Why We Can't Accept De Facto School Segregation
Student achievement at majority-minority schools is critical, but we should put equal energy into creating effective, integrated campuses.
After the historic election of America's first black president, Barack Obama, one would think racial segregation would be on the decline. But the reality is that segregation is alive and well in America: The Brookings Institute reports the average white family lives in an area that is 79 percent white, while the average black family lives in a neighborhood that is 46 percent black. And while Latinos comprise only 15 percent of the population, fully 45 percent of their neighbors are also Latino. Despite the fact that the U.S. population will shift from majority-white to majority-minority by 2042, our kids are still growing up in neighborhoods where the concept of the "melting pot" is foreign.
This is equally true in schools as it is in neighborhoods. The National Center of Education Statistics says that 52 percent of black students and 58 percent of Latino students attend schools where 75 percent or more of students are minorities.
Over the last decade, a subset of educators have been working on building "90/90/90 schools"—90 percent low-income, 90 percent minority, 90 percent proficiency on achievement. This is extremely important work, providing access for students to attend a high-performing school in their own neighborhood, and I applaud the efforts of many of my colleagues across the country, who have unequivocally proven that all students can achieve at high levels, regardless of background.

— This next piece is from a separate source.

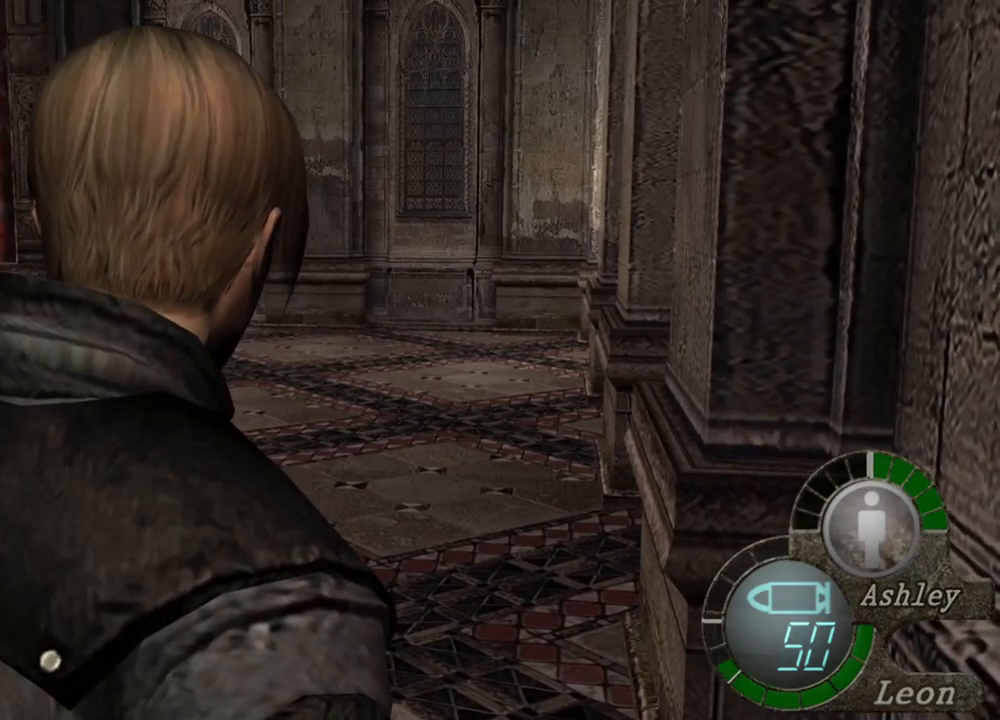
{"keys": [], "mouse": [], "events": []}
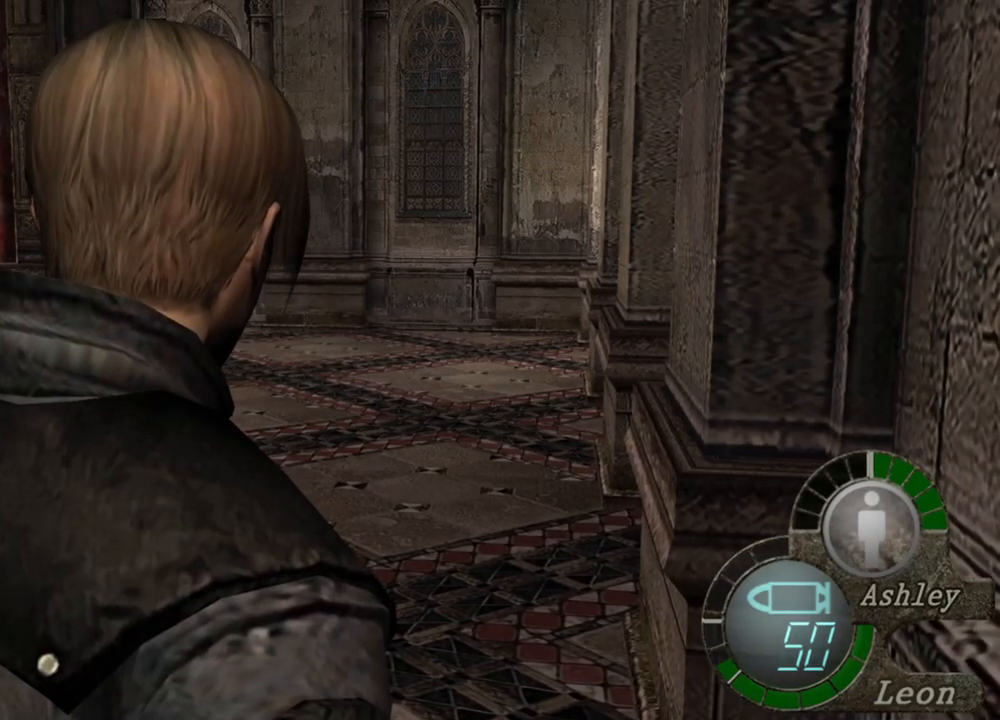
{"keys": [], "mouse": [], "events": []}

However, we must put equal energy into creating integrated school models that bridge the racial chasm that exists in our public schools today. Martin Luther King Jr. once said about segregation in churches: "It is appalling that the most segregated hour of Christian America is 11 o'clock on Sunday morning." One could say that today the most segregated 35 hours of a child's week could be the time she spends in school.

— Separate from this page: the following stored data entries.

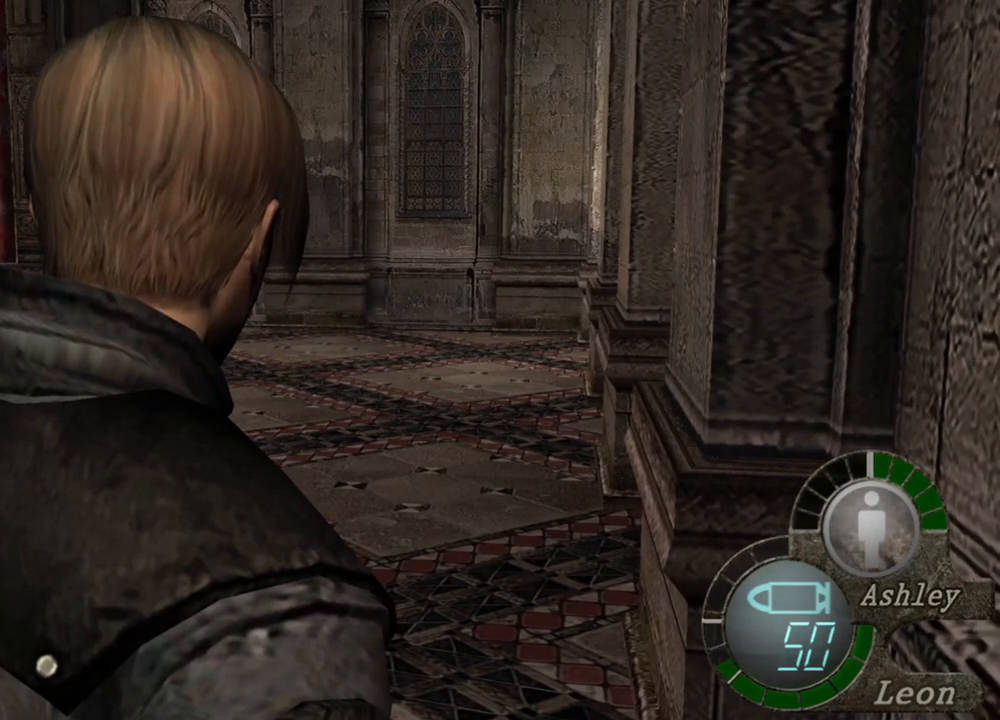
{"keys": [], "mouse": [], "events": []}
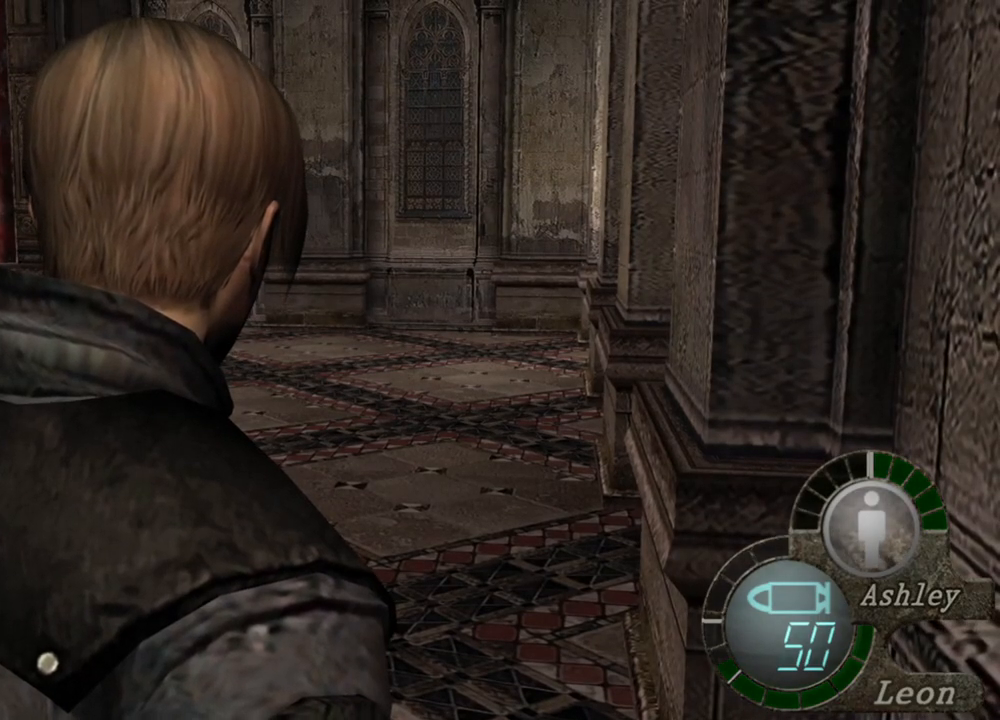
{"keys": [], "mouse": [], "events": []}
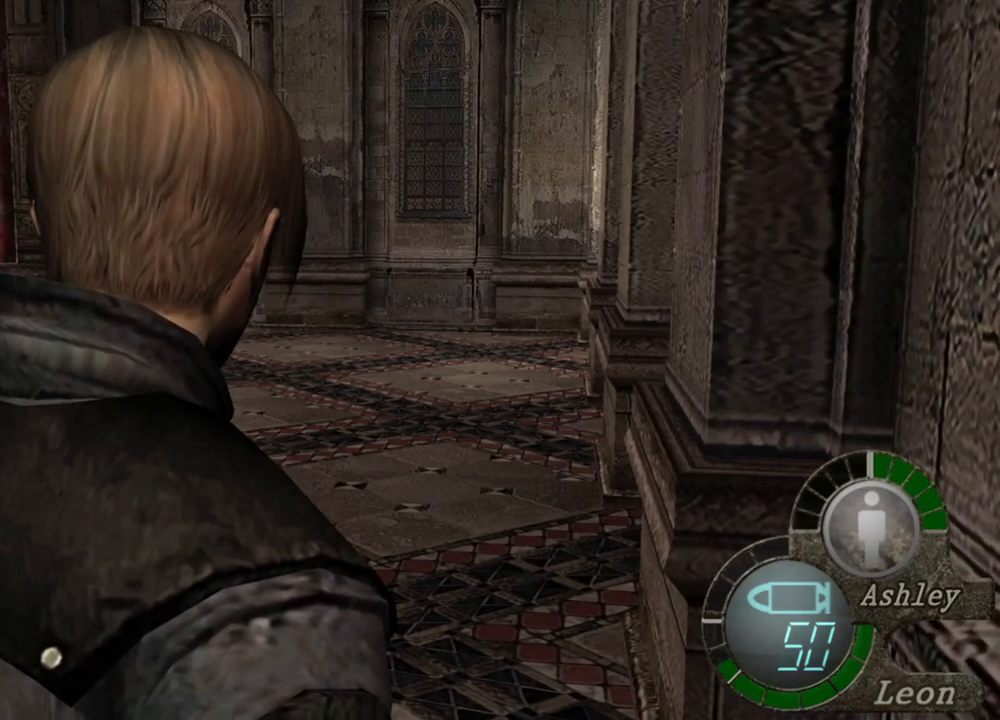
{"keys": [], "mouse": [], "events": []}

Desegregation policies, popular in the 1970s and 1980s as a tool to force integration, have largely failed. Both mandatory busing efforts, and more voluntary efforts like those in Wake County, North Carolina, have failed to generate staying power. In 1995, a judge ruled that Denver Public Schools could discontinue its mandated desegregation plan and send students to their nearest neighborhood schools. By the 2003-2004 academic year, 84 percent of Latino, 74 percent of black, 52 percent of Asian—but only 27 percent of White students—attended schools with more than 70 percent minority students. The inertia of segregated communities and ultimately segregated schools set in.
One of the most pressing questions in public education today is: In an increasingly diverse world, are we really adequately preparing students for citizenship in a minority-majority America? The answer is no. The efficacy of diversity curricula and tolerance programs pales in comparison to the efficacy of building understanding through living, working, and learning together in schools. Young people learn to appreciate and celebrate economic and ethnic diversity through experience in community and understanding peers from other backgrounds. Justice Thurgood Marshall wrote in one Supreme Court desegregation case, "Unless our children begin to learn together, then there is little hope that our people will ever learn to live together." He couldn't be more right.
Our soon-to-be majority-minority country deserves better. While student achievement continues to be the larger factor impacting our country’s education system, taking on the segregation of American school children demands increased awareness and a new set of solutions.